Russian Revolution, still turning

- David Shribman David Shribman Columnist

It was a land of peasants, and yet it was industrial­izing with astonishin­g speed. It was ruled by an ancient, autocratic royal family, and yet there were remarkable stirrings of demands for democracy. It was a thousand miles from the main theaters of World War I, and yet there were 15 million men at arms. It was a rural kingdom, and yet its most far-reaching events were occurring in the cities.

And as this nation of controvers­y and contradict­ions was convulsed in revolution a century ago this week, the rebels themselves were astonished at the power of the insurrecti­on — so forceful that bread riots in Petrograd and a local metalworke­rs’ strike set in train events that swept across 11 time zones, toppling an empire of more than 125 million people whose ruling family had governed it for four centuries.

Few years were as consequent­ial as 1917, when the United States abandoned a century and a quarter of relative isolationi­sm by entering World War I, and when the promulgati­on of the Balfour Declaratio­n set in motion the tensions that still roil the Middle East. But perhaps the most significan­t event of the year was the Russian Revolution that began 100 years ago, and shook an imperium that stretched across two continents from the Baltic to the Sea of Okhotsk, sending tremors that shook the globe in World War II and the Cold War — and that extend into the early days of the Donald J. Trump administra­tion.
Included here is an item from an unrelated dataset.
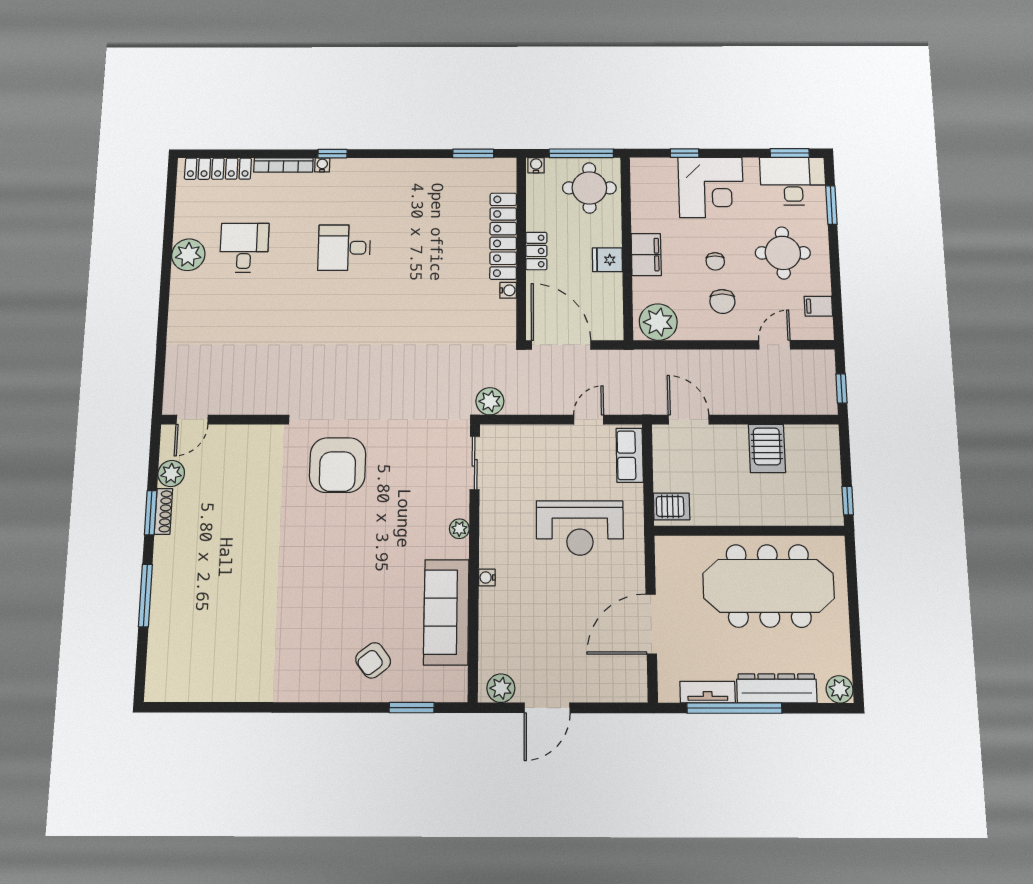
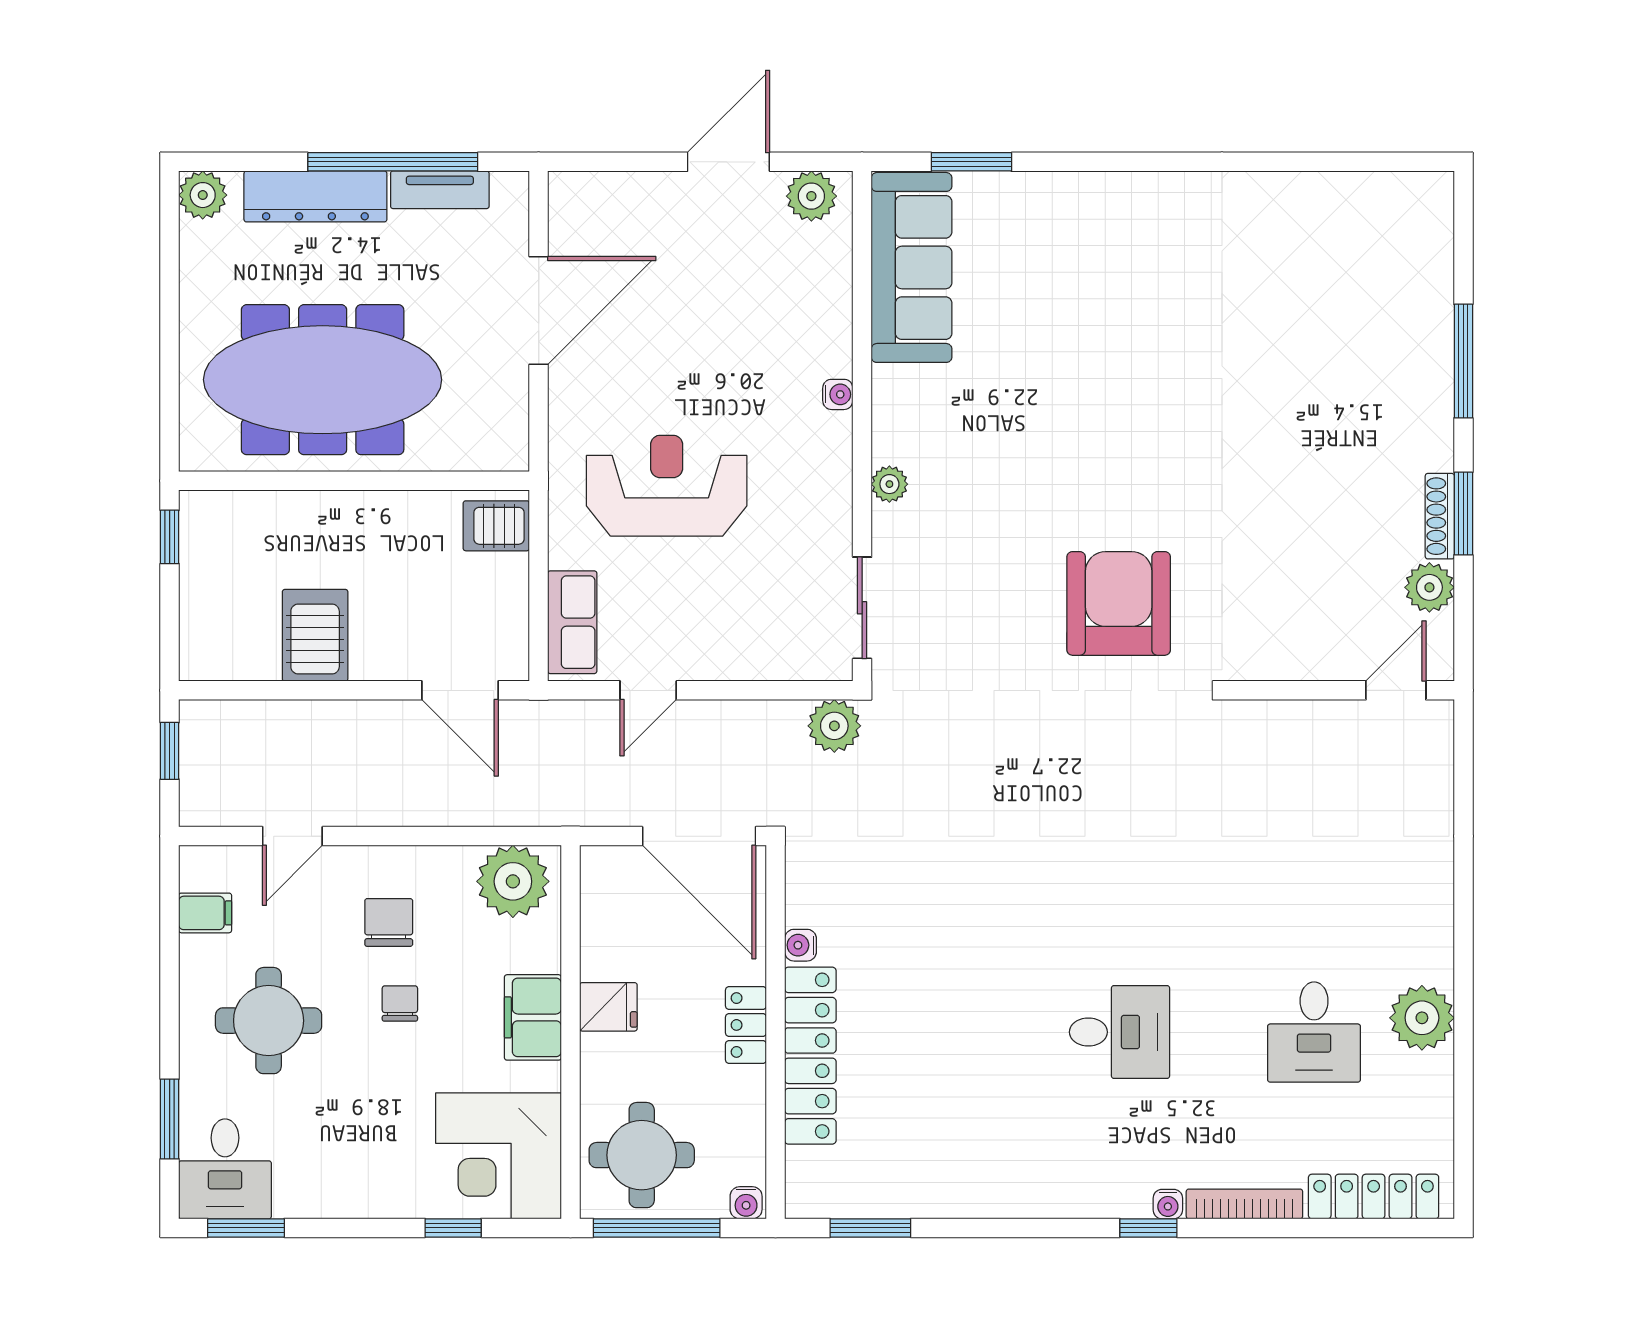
desk: (793, 181) -> (225, 1169), width x0.73
corner desk: (711, 187) -> (498, 1156), moved, turned -90
sofa: (446, 612) -> (912, 267), moved
armchair: (373, 660) -> (1043, 245), removed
The Russian Revolution was a significan­t event, but not in the way its founders expected or wanted.

The Soviet Union that grew out of the agitation a century ago bore the tragic brunt of the struggle to defeat Nazi Germany, but extended the Nazi techniques and technology of death camps. It helped bring justice to a Europe drowning in tyranny, but perfected a perverted sense of justice, marked by show trials and firing squads, within its own borders. It helped purge the world of the Axis dictators, but engaged in purges of its own. It cleansed the globe of mechanized anti-Semitism, but practiced a fresh, deadly form of antiSemiti­sm.

In truth, and in fairness, the communist ethos was spread by romantic anthems of idealism, sung not only in Soviet Russia but also in the West. Communism had a special allure in the early days of the Russian Revolution — glittery dreamers like the American journalist John Reed, buried in the Kremlin wall, flocked to Russia to help build a new society and a new world.

Two great balladeers of American culture, the folk artist Woody Guthrie, who wrote of the “wheat fields waving and dust clouds rolling” in “This Land Is Your Land,” and the writer Howard Fast, whose American Revolution novel “April Morning” has been a patriot favorite for generation­s, were communists.

Lenin’s vision of a rural revolution fueled by the grievances of urban laborers — “the union of the workers’ revolution with the peasant war,” in the characteri­zation of Bolshevik revolution­ary Grigory Zinoviev — never brought about the workers’ paradise he promised. Nor did communism spread to European industrial nations, which Marxist orthodoxy held were far more fertile ground.

“Lenin died before he was compelled to face the immense and daunting task of changing backward Russia in isolation from the advanced West European countries, on whose support he had doubtless counted,” the Russian-born economic historian Alec Nove wrote.

In the end, communism was “The God That Failed,” the title of an influentia­l 1949 book with essays by Andre Gide, Richard Wright and Arthur Koestler.

That may be because, as the historian John Lawrence argued, the communists “had no clear idea of how they were going to govern or how the new society would work.”

Many polls taken during last year’s election showed that younger Americans, with no memory of Soviet communism, were congenial to socialism. A Harvard Institute of Politics poll showed that a third of Americans 18 to 29, none of whom have any memory of the Cold War, support socialism, a figure that rises to 41 percent for those born a half-dozen years after the collapse of the Soviet Union.

That speaks to the allure of the ideology behind the Russian Revolution — and to the historical memory lapses that Soviet communism cultivated. No one who lived in those years regrets their passing. The dustbin of history, indeed.